* AUFGABENSTELLUNG *
Greif den unten stehenden Bericht über Bieris Streit mit dem RAV Biel auf und schreib ihn im selben Ton nach seinem letzten Satz weiter.

* TEXTAUSZUG *
━━━━━━━━━━━━━━━━━━━━

Seine Probleme mit dem Amt in Biel seien kein Einzelfall, sagt Bieri: «Die Machenschaften haben System.» Sein Einsatz habe sich gelohnt, bilanziert er - wenn vorerst auch nur für ihn persönlich: Bevor er die neue Stelle fand, hatte er ins RAV nach Lyss wechseln können, und die gegen ihn verhängten Sanktionen wurden rückwirkend aufgehoben, als wäre nie etwas vorgefallen. Noch nicht abgeschlossen sind jedoch die aufsichtsrechtlichen und polizeilichen Verfahren.

«Keine gezielte Schikane»

Der Widerstand Bieris habe die Behörden zurückkrebsen lassen, analysiert Soziologin Magnin. Doch die meisten Arbeitslosen getrauten sich in einer vergleichbaren Situation nicht, sich zur Wehr zu setzen. «Damit geben sie dem Druck nach und nehmen willkürliche Massnahmen hin.»

Beim Bieler RAV ist keine Stellungnahme zu den Vorwürfen erhältlich. Auskunftsberechtigt ist nur der Chef, doch der ist innerhalb von zwei Wochen nicht erreichbar. Dagegen äussert sich Beco-Leiter Adrian Studer - sein Amt ist für die RAV und damit für die Betreuung von aktuell 18'500 Berner Stellensuchenden zuständig. Mit Bieris Dossier sei intern ein Fehler passiert, gibt Studer zu. «Doch von gezielter Schikane kann nicht die Rede sein.»

━━━━━━━━━━━━━━━━━━━━

* BEREITGESTELLTE AUFLISTUNG *
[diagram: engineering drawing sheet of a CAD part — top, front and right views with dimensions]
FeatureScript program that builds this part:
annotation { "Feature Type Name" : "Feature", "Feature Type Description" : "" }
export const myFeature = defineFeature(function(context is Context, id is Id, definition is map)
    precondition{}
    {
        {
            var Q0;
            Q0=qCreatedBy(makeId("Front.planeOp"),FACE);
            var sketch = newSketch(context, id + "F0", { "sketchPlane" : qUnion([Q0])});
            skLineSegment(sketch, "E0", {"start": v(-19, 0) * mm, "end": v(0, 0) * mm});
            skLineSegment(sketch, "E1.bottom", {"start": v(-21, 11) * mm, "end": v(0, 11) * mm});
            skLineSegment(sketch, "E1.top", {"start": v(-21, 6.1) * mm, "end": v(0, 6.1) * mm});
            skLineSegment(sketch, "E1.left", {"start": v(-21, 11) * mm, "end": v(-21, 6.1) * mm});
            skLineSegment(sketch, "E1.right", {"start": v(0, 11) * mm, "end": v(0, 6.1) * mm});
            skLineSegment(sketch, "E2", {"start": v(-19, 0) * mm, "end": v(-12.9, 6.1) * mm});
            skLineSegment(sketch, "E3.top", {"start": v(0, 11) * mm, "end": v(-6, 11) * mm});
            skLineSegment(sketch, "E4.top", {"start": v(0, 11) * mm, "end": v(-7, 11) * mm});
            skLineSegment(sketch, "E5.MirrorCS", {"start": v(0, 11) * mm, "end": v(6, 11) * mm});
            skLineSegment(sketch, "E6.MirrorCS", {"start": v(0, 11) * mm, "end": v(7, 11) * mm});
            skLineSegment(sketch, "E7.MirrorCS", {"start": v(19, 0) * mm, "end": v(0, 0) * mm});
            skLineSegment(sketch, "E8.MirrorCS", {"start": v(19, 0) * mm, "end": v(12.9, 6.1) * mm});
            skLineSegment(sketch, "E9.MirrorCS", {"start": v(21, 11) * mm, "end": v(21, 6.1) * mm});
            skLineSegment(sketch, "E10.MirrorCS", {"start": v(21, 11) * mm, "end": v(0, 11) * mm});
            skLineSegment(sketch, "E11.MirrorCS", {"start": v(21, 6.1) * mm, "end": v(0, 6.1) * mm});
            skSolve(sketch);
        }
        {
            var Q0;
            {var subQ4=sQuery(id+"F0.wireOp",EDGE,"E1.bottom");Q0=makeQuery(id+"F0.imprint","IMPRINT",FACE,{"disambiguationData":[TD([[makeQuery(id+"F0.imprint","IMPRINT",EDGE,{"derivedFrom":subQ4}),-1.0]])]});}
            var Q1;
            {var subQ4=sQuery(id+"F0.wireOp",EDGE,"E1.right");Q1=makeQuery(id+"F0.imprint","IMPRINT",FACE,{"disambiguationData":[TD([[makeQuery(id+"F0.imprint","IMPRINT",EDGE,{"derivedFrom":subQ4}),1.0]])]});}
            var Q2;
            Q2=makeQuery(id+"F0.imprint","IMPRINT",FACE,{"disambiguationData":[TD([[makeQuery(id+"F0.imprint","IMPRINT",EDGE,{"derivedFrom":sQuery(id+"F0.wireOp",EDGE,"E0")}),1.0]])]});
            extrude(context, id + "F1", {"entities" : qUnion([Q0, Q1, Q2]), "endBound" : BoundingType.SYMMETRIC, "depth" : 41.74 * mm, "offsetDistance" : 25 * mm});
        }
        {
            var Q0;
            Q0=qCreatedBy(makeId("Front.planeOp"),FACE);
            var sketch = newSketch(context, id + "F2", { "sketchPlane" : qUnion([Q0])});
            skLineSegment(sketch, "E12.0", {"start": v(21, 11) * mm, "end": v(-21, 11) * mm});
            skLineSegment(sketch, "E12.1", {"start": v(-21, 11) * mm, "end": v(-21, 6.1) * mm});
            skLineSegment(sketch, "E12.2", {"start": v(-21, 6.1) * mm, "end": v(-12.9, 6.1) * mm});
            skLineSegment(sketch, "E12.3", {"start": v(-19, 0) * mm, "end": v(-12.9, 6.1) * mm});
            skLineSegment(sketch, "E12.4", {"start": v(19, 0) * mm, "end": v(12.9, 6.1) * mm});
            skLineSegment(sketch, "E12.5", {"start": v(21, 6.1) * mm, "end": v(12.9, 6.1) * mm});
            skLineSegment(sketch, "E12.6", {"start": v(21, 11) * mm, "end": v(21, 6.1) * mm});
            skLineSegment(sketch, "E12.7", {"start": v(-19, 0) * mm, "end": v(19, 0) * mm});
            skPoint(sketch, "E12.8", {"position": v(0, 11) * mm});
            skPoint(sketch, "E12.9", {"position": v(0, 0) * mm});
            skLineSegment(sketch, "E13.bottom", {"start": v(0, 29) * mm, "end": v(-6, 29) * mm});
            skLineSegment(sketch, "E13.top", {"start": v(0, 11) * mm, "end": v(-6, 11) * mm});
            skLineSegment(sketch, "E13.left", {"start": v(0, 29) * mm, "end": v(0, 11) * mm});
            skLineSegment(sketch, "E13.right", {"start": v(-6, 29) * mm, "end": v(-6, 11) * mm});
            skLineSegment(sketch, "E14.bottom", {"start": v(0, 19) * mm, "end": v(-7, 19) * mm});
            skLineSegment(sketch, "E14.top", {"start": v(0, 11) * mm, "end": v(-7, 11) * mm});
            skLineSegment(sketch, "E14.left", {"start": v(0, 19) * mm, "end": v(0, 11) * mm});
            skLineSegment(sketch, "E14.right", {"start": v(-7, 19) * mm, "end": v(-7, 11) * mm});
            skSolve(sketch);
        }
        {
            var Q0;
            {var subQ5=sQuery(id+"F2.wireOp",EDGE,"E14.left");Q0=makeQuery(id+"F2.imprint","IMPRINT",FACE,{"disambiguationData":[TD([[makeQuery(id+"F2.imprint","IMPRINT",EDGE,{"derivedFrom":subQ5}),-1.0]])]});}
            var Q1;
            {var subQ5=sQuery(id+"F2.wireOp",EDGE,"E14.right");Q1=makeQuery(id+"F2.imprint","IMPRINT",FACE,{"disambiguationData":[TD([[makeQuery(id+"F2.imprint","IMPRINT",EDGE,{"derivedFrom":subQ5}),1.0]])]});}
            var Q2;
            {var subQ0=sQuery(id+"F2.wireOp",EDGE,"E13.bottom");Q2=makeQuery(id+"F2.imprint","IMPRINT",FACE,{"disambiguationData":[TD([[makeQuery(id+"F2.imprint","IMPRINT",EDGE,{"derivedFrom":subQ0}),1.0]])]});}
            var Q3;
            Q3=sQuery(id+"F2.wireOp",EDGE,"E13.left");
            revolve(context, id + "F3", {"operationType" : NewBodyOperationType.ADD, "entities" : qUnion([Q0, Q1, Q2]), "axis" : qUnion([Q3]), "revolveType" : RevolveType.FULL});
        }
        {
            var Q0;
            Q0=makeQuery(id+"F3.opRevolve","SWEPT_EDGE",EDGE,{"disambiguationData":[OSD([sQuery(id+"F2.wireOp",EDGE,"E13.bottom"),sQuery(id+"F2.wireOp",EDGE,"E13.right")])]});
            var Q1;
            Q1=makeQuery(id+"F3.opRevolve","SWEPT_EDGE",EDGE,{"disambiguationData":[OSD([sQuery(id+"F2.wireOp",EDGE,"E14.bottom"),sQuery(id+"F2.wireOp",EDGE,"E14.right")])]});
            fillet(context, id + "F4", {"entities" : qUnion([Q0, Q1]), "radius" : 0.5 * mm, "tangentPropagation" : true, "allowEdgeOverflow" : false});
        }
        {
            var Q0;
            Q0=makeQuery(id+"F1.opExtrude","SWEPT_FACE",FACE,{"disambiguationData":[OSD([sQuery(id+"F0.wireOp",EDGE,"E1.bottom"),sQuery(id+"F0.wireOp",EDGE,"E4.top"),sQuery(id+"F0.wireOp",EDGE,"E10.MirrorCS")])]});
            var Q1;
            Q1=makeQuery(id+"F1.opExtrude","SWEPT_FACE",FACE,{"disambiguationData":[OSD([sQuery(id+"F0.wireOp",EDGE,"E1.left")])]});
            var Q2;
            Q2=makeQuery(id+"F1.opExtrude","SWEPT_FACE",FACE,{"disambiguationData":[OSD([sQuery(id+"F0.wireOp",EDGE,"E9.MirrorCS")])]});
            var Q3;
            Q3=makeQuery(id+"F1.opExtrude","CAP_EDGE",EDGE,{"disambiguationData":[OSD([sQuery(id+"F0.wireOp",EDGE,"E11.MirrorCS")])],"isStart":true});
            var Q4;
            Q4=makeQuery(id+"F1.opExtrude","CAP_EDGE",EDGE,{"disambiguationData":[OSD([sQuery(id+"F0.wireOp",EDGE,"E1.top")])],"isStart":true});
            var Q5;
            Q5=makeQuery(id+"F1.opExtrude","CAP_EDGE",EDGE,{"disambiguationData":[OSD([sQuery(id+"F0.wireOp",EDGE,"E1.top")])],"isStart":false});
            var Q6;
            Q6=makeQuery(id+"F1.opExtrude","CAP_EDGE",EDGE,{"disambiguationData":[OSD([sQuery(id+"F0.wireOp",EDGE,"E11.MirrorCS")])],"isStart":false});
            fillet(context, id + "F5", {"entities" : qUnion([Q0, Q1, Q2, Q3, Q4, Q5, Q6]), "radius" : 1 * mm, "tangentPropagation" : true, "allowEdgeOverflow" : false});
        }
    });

━━━━━━━━━━━━━━━━━━━━

* SCHRIFTLICHE ANTWORT *
Aufgrund von Bieris Beschwerden seien inzwischen die Abläufe zur Qualitätssicherung überprüft worden. Dabei habe sich gezeigt, dass gewisse Arbeitsschritte getrennt werden müssten. «Gravierend sind die Korrekturen aber nicht», so Studer. Entgegenkommen seitens des RAV habe Bieri jeweils als billigen Deal abgetan, für ihn negative Entscheide dagegen durch alle Instanzen angefochten. Ohne Reaktionen abzuwarten, sei er ungeduldig von einer Stelle zur anderen gelangt. «Er hat das gesamte System beansprucht.»

Patrick Bieri kämpft ohne Rücksicht auf eigene Verluste. Am Kaufmännischen Lehrinstitut Zürich habe ihn seine Courage einst die Stelle gekostet, weil er die interne Weitergabe von Prüfungsbögen angeprangert habe. Er überlege nie, wie ihm sein Engagement schaden könne. Gegen Ungerechtigkeiten widersetze er sich seit je. «Ich kann einfach nicht anders.»